Below the output of the script in the first code block.
2020-02-24 04:02:33.966174 - Data Change - 1
2020-02-24 04:02:43.465315 - Data Change - 10
2020-02-24 04:03:39.472530 - Data Change - 1
2020-02-24 04:03:56.288786 - Data Change - 1
2020-02-24 04:03:57.298652 - Data Change - 1
2020-02-24 04:03:58.829144 - Data Change - 1
2020-02-24 04:04:05.555810 - Data Change - 1
2020-02-24 04:05:37.074840 - Data Change - 10
2020-02-24 04:06:28.585540 - Data Change - 1
2020-02-24 04:06:39.586266 - Data Change - 10
2020-02-24 04:07:46.100337 - Data Change - 1
2020-02-24 04:07:55.603414 - Data Change - 10
2020-02-24 04:08:44.113602 - Data Change - 1
2020-02-24 04:08:53.115656 - Data Change - 10
I think I can say with high confidence that it is a PLC issue.

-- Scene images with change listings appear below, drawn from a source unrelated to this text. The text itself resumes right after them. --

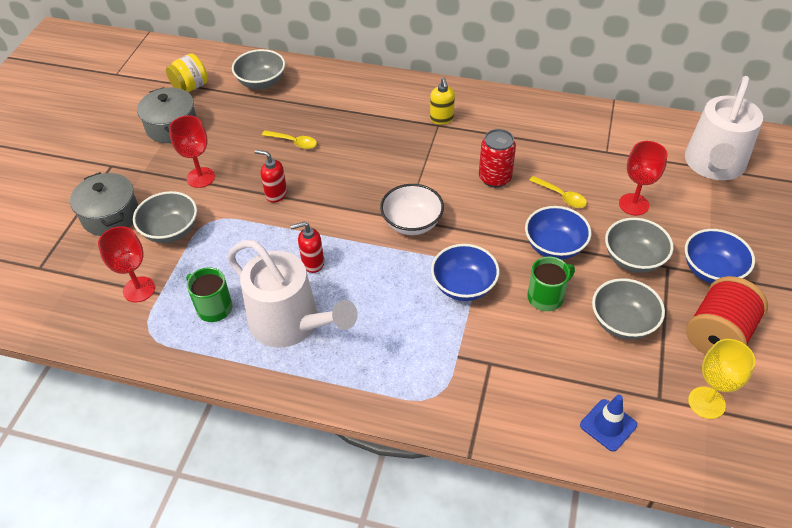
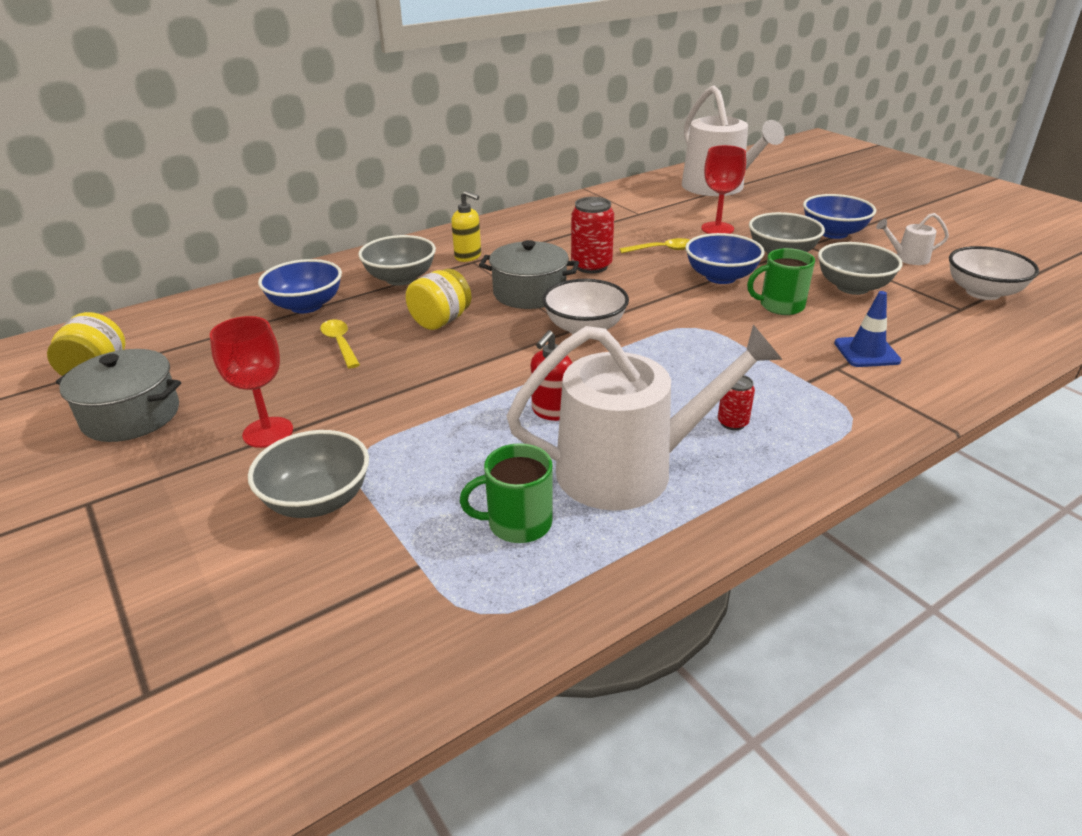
camera: 50 degrees left, 15 degrees down
(110, 215) = (184, 548): grey pot -> grey pot (529, 293)
(139, 289) = (380, 584): red goblet -> none
(261, 82) = (203, 323): grey bowl -> grey bowl (400, 278)
(276, 194) = (399, 389): red soap dispenser -> none
(293, 142) = (340, 343): yellow spoon -> yellow spoon turned 90 degrees counterclockwise
(355, 161) = (441, 321): none -> yellow jar
(375, 343) = (732, 423): none -> red can
(463, 286) = (713, 338): blue bowl -> blue bowl (306, 305)
(546, 297) = (780, 306): green mug -> green mug turned 105 degrees counterclockwise
(608, 425) = (975, 343): blue traffic cone -> blue traffic cone (866, 352)
(706, 402) = (983, 292): yellow goblet -> white bowl
(718, 334) = (908, 258): red spool -> white watering can

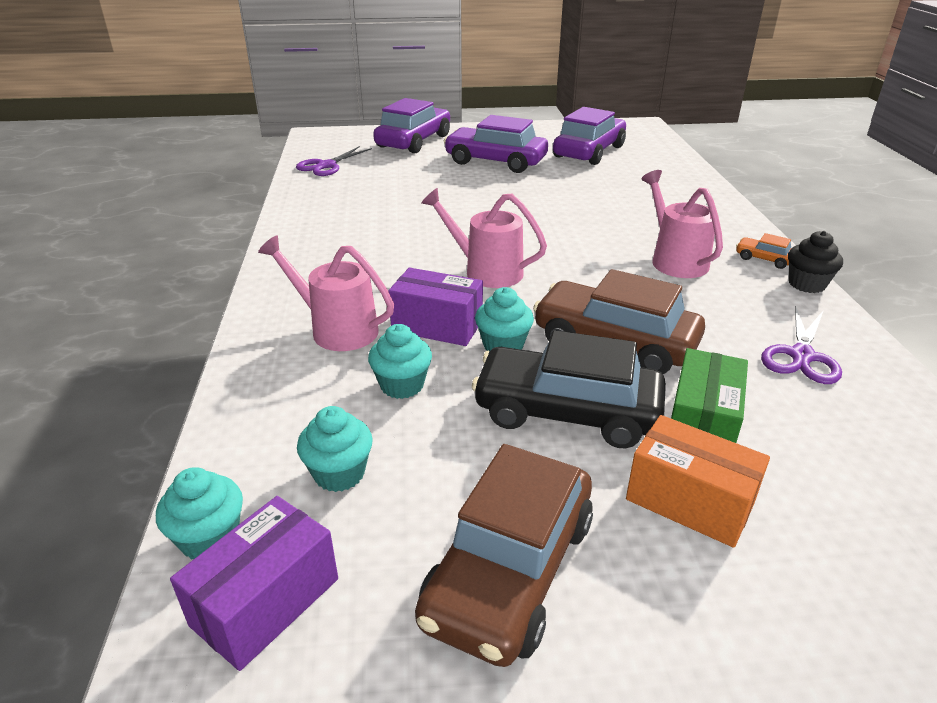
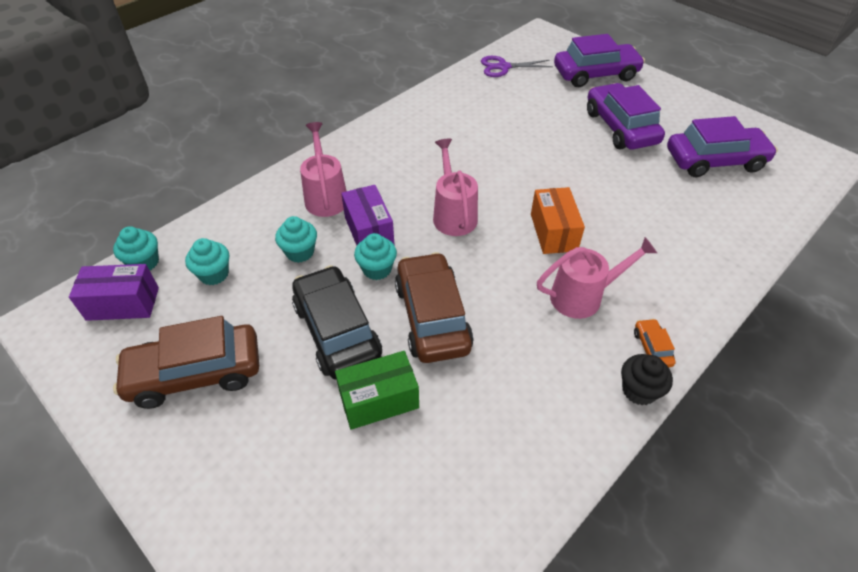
camera: 50 degrees right, 15 degrees up
(675, 260) = (583, 296): pink watering can -> pink watering can turned 45 degrees clockwise
(689, 501) = (301, 424): orange box -> orange box (553, 232)
(801, 356) = (518, 424): purple scissors -> none

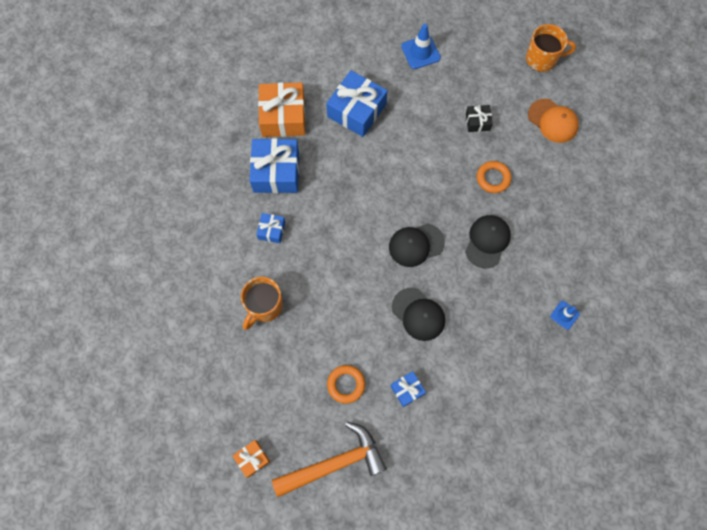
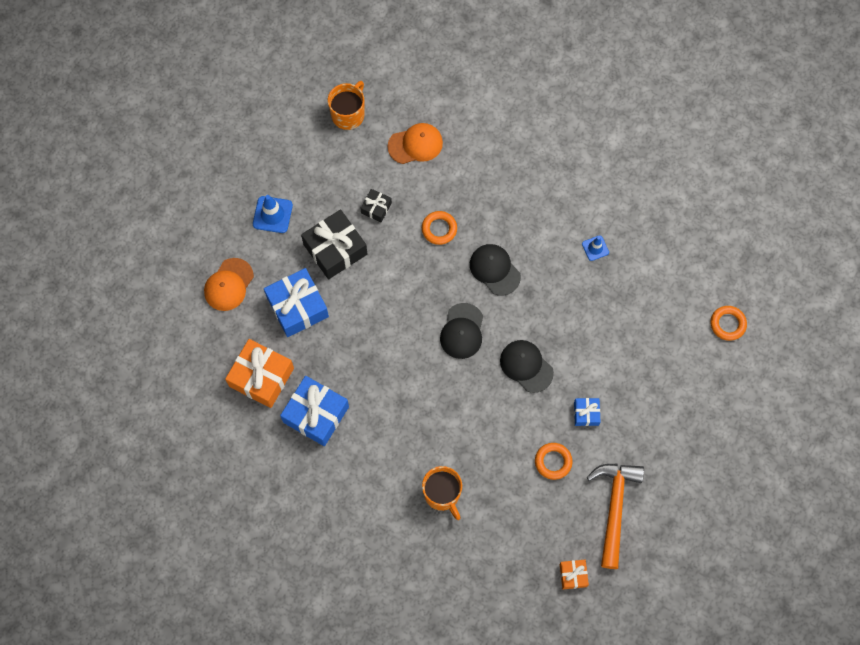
camera: 60 degrees left, 0 degrees up
(271, 230) = (372, 449): blue gift -> none
(343, 54) = (228, 285): none -> orange cap
(418, 314) = (526, 366): black cap -> black cap turned 120 degrees counterclockwise
(422, 111) = (335, 249): none -> black gift
(574, 477) = (727, 324): none -> orange ring

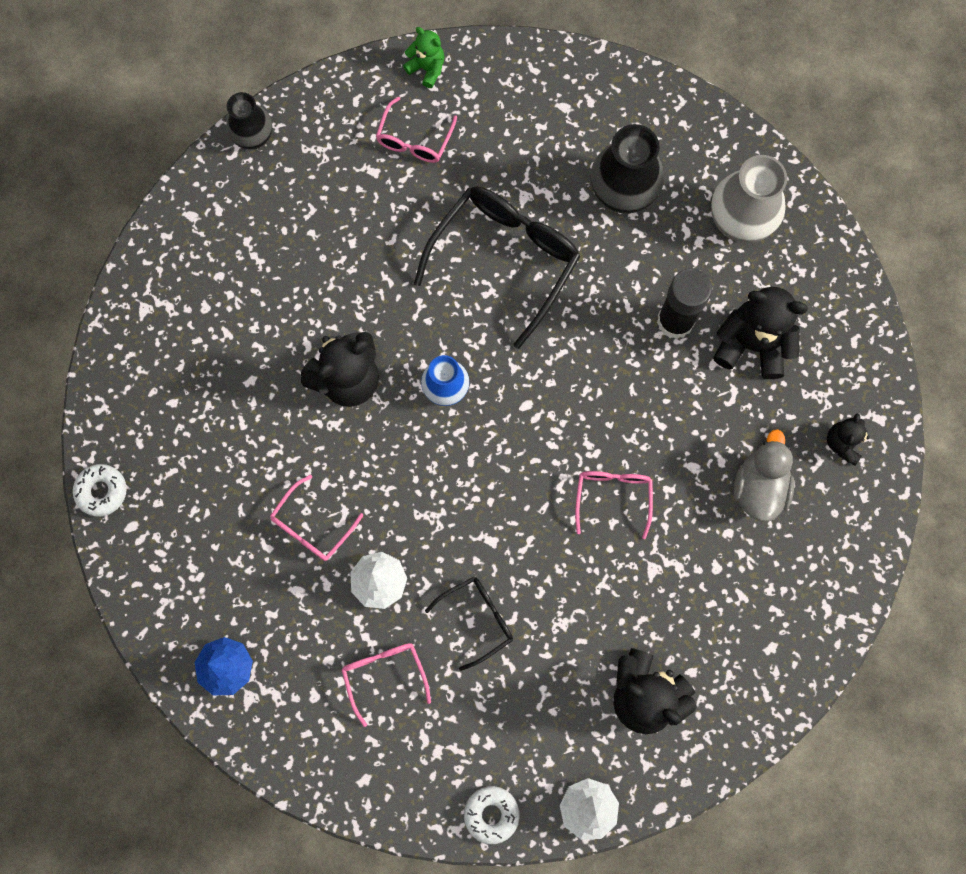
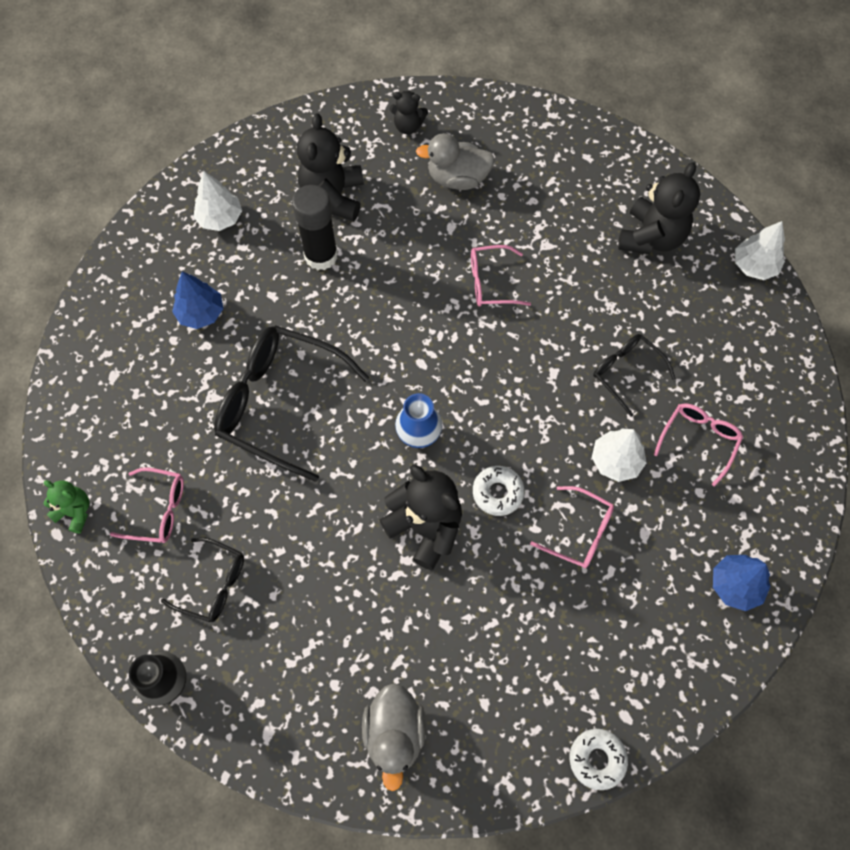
camera: 100 degrees left, 10 degrees down
(165, 320) = (394, 734): none -> grey duck
(333, 181) = (213, 584): none -> black glasses
(384, 675) = (698, 441): pink glasses -> pink glasses turned 150 degrees clockwise
(427, 68) = (75, 512): green teddy bear -> green teddy bear turned 90 degrees clockwise
(491, 814) = (785, 335): white donut -> white donut (497, 493)
(622, 193) = (201, 313): black vase -> blue tree
(739, 222) = (220, 218): grey vase -> white tree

As mentioned I have a testing PLC (Siemens V02.01.00) where I am not able to reproduce the issue. The produciton PLC (V02.05.00) has this issue. I have updated the testing PLC to V02.05.00 and am now able to reproduce the problem. Later today I will update to something newer than V02.05.00 and test again.
Still trange is the fact that the OPC UA client in JavaScript did not behave the same which made me think that this is not PLC related.
Thanks for the update. That make sense
Hi @ap-0, sorry to jump on this thread, did you determine the cause of your issue? We are facing a similar problem with a Siemens S7-1500 (6ES7 510-1DJ01-0AB0 FW V2.6) OPC-UA Server where if we subscribe to too many nodes we get the error below, which looks exactly like you described.
We think it is the normal behaviour of the OPC-UA server that it publishes all of the subscribed nodes immediately on subscription that is causing the problem, as there seems to be some sort of buffer overflow somewhere when we have too many responses to handle in a short space of time.
Did you find that a certain firmware version fixed this for you? If so, what difference in behaviour was observed, I would be interested to know if eg. FW v2.01 did not publish datachange notifications on subscription? It looks like there were some OPC changes in FW v2.5 for this CPU as there are some notes about this in the hardware catalog, so it's possible this may have been affected.
Grateful for any insight, thanks.
maxNotificationsPerPublish!
The maximum number of notifications that the Client wishes to receive in a single Publish response. A value of zero indicates that there is no limit. The number of notifications per Publish is the sum of monitoredItems in the DataChangeNotification and events in the EventNotificationList.
Hi @mjk-automation-ltd, no - unfortnuately the prcoesses still behave the same. I still get continues notifications although the value of the tag did not change. At first we thought we fixed the issue by updating the PLC firmware (to version 2.8 if I'm not wrong). And for a couple of days everything looked fine. The issue was not reproducable at first. But after some days it started again to send notifications.